Joyce, Beckett, and the Meaning of "Statistical Similarity"

My research revolves around the application of modern techniques of stylometry to assess the similarity between the works of Irish authors James Joyce and Samuel Beckett. Joyce and Beckett did have some similarities. They were both Irish expatriate authors writing in Paris between the wars. They were also friends and colleagues, and Beckett was a disciple of Joyce. However, despite these similarities, and despite the fact that they are so frequently compared, the two authors occupied different historical moments and wrote in considerably different styles and forms—one may classify Joyce as a turn of the century, stream of consciousness, often comic, modernist, while Beckett may be classified as a tragicomic existentialist with a considerably bleaker view of human existence than Joyce. As such, comparing the two may not be particularly appropriate or generative, and may even be reductive, as such a comparison risks flattening consideration of the two authors to the axis of their Irish heritage.

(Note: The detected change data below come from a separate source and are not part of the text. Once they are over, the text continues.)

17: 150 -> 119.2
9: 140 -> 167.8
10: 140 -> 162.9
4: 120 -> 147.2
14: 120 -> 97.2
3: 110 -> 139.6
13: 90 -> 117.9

To assess the similarity between their respective oeuvres, I built a corpus of texts comprised of works by Joyce, Beckett, and other artists whose works may be considered similar to the works of Joyce and Beckett. In the case of Joyce, these authors include Virginia Woolf and William Faulkner, among others, and in the case of Beckett, these writers include Wyndham Lewis, Edward Albee, and Joe Orton. Through comparing these texts in the statistical programming language R, using the R package stylo() and others, I hope to address a number of questions, including: to what degree are the works of Joyce and Beckett similar, how similar are their works to the works of these other authors, from a computational standpoint, what do we mean when we say the works of two authors are similar, what do we mean by the phrase statistical similarity, and what metrics can we use to assess similarity?

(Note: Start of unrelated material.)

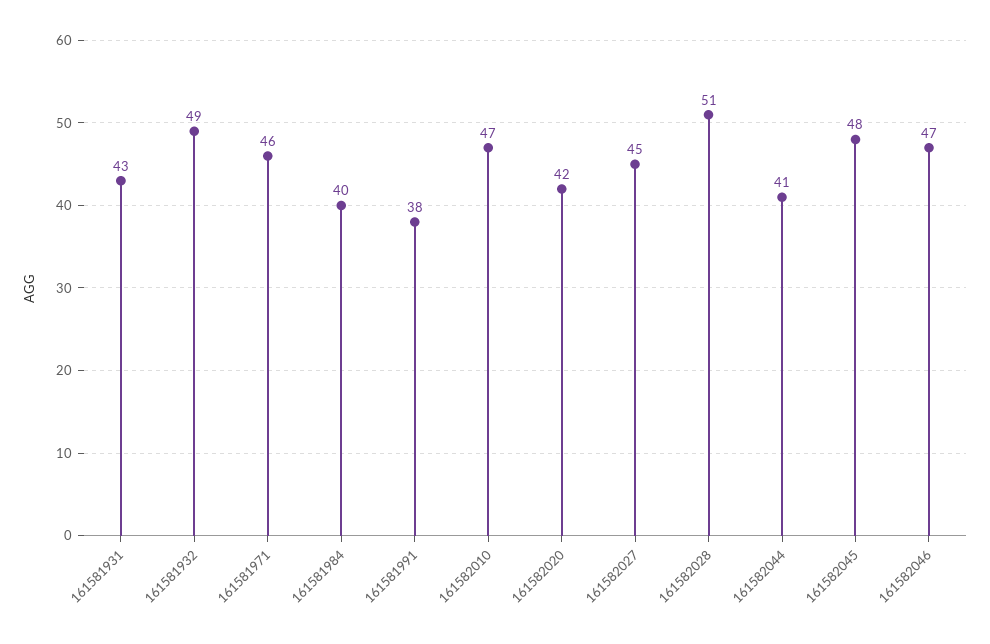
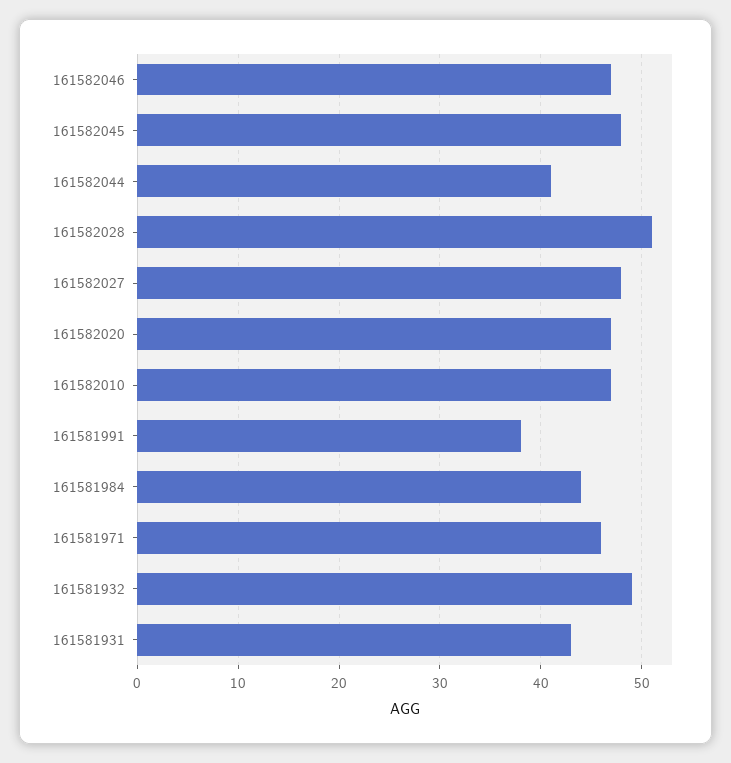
161581984: 40 -> 44
161582020: 42 -> 47
161582027: 45 -> 48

This research experience has taught me the value of interdisciplinary research—in this case, the intersection between literary studies, Statistics, and computer science—in particular, how the methodologies and strengths of one field can be leveraged to further knowledge in what appears to be a totally disparate field. The boundaries between fields are far more permeable than they appear on the surface, and I hope to continue this interdisciplinary focus in my studies.